Solve the simultaneous equations involving x, y, and their squares

[chwala]

Homework Statement

See attached

Relevant Equations

simultaneous equations

In my approach,

$y=6-x$

$x^2(6-x)^2+2x(6-x)-35=0$

...

$x^4-12x^3+34x^2+12x-35=0$

using factor theorem, i noted that $f(1)=0$ therefore $(x-1)$ is a factor.

on long division we also have other factors:$(x+1), (x-5)$ and $(x-7)$ from these we can find $y$ values by using $y=6-x$. This may be the only approach ....quite easy this one.

 

[Steve4Physics]

Let $w = xy$, then $x^2y^2 + 2xy - 35 = 0$ becomes $w^2 +2w - 35 = 0$.

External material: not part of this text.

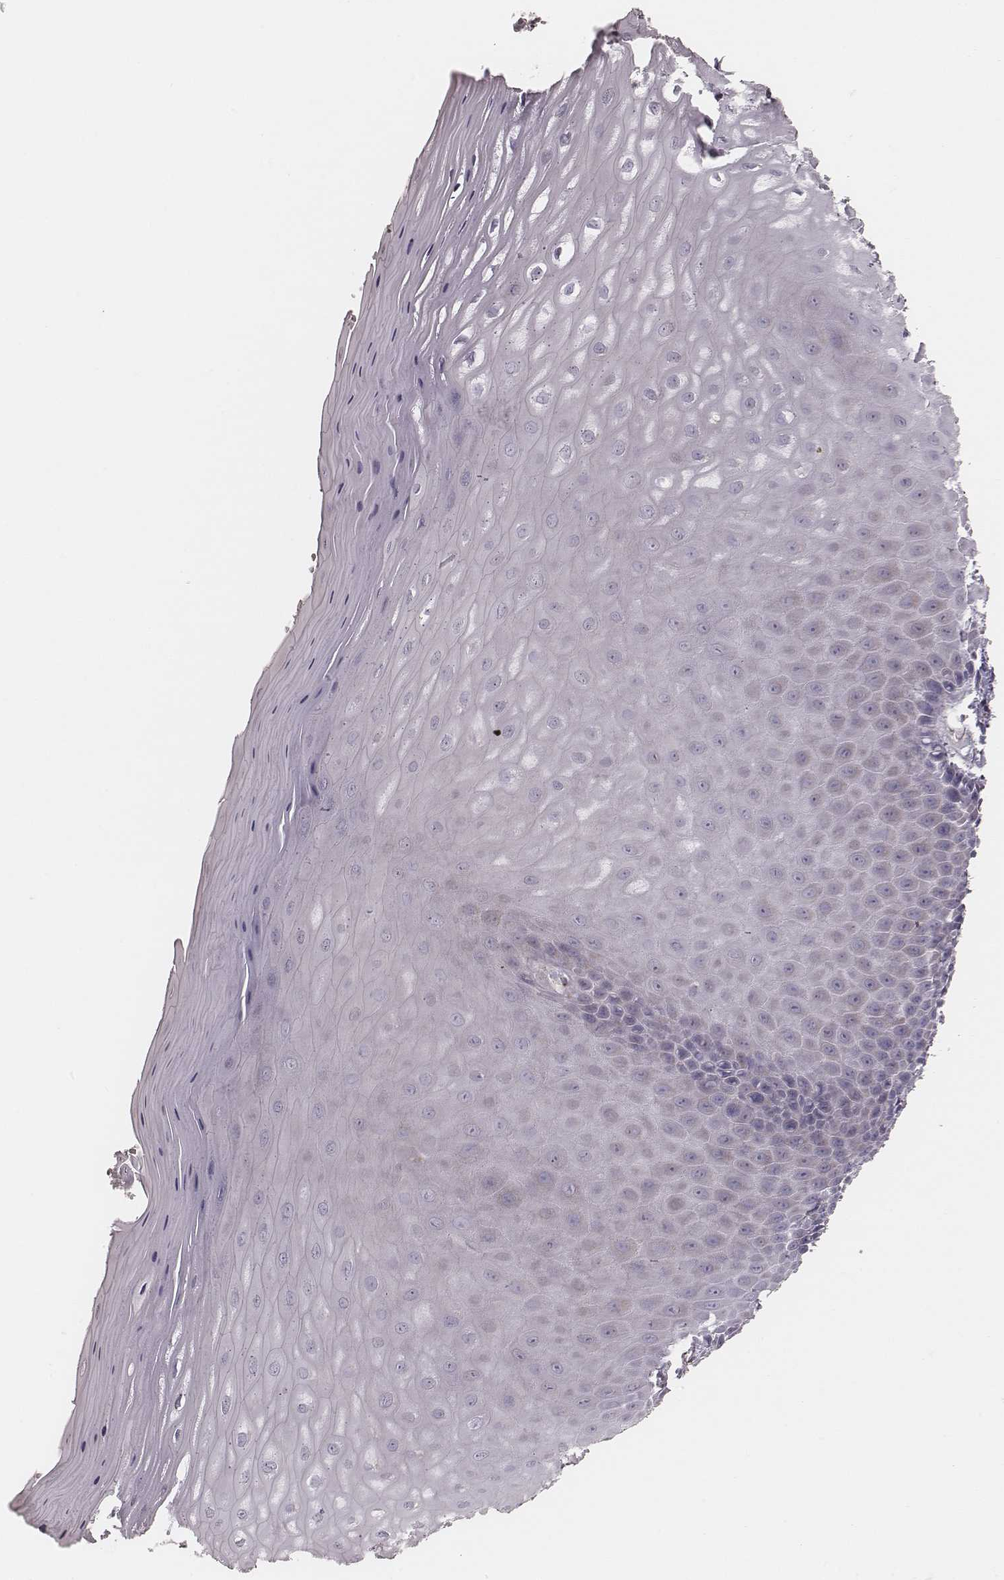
{"staining": {"intensity": "negative", "quantity": "none", "location": "none"}, "tissue": "vagina", "cell_type": "Squamous epithelial cells", "image_type": "normal", "snomed": [{"axis": "morphology", "description": "Normal tissue, NOS"}, {"axis": "topography", "description": "Vagina"}], "caption": "Immunohistochemistry (IHC) photomicrograph of normal vagina stained for a protein (brown), which reveals no staining in squamous epithelial cells. The staining was performed using DAB to visualize the protein expression in brown, while the nuclei were stained in blue with hematoxylin (Magnification: 20x).", "gene": "KIF5C", "patient": {"sex": "female", "age": 83}}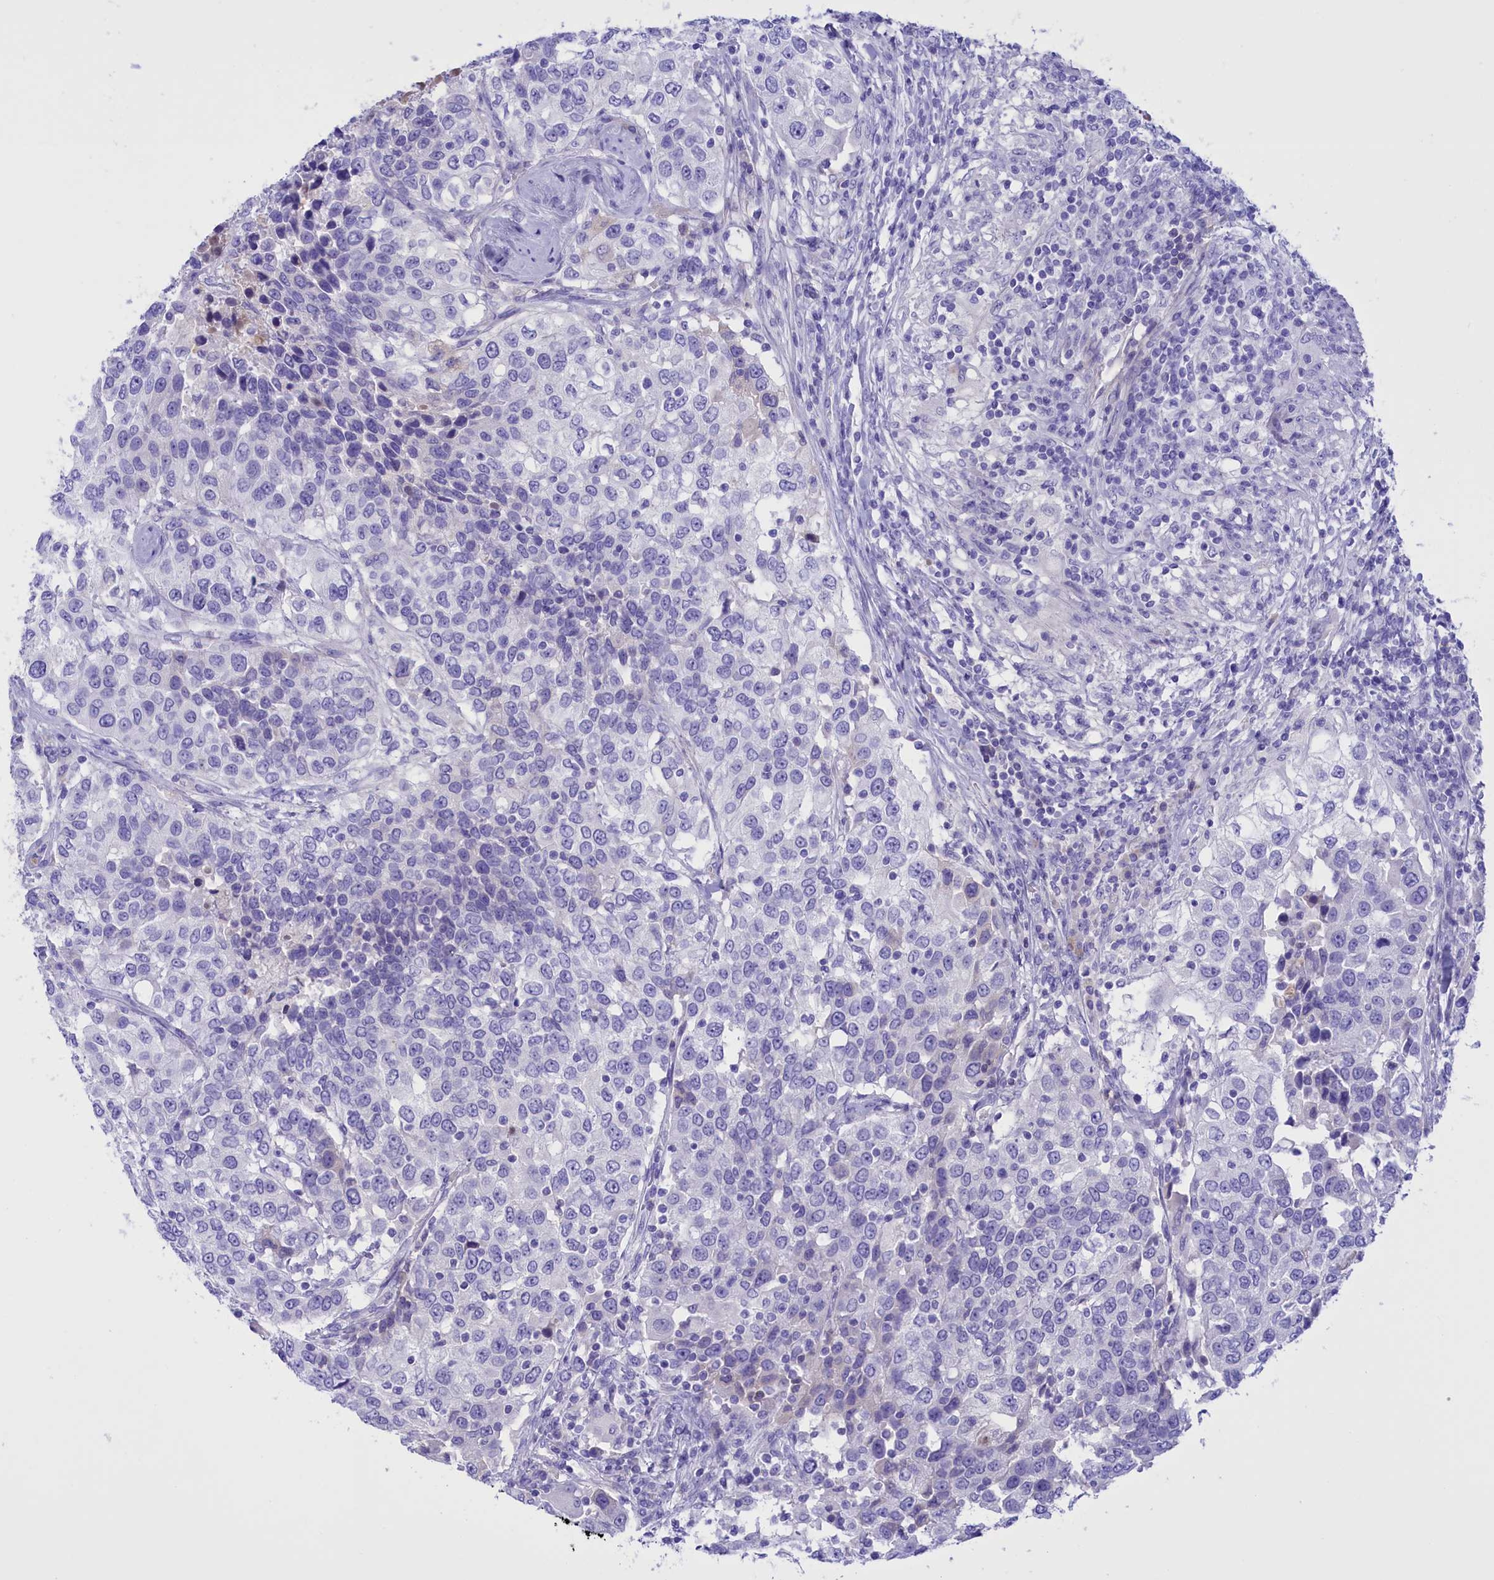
{"staining": {"intensity": "negative", "quantity": "none", "location": "none"}, "tissue": "urothelial cancer", "cell_type": "Tumor cells", "image_type": "cancer", "snomed": [{"axis": "morphology", "description": "Urothelial carcinoma, High grade"}, {"axis": "topography", "description": "Urinary bladder"}], "caption": "Immunohistochemistry (IHC) of human high-grade urothelial carcinoma reveals no positivity in tumor cells.", "gene": "PROK2", "patient": {"sex": "female", "age": 80}}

$(w-5)(w+7) = 0$. I.e $xy = 5$ or $xy=-7$. And take it from there.

 

[Mark44]

Similar to @Steve4Physics's approach, but factoring the quadratic in x and y first:
$x^2y^2 + 2xy - 35 = 0 \Rightarrow (xy + 7)(xy - 5) = 0$
$\Rightarrow xy = -7 \text{ or } xy = 5$

Solve $x + y = 6$ for y (or x) and substitute this expression into the equations above.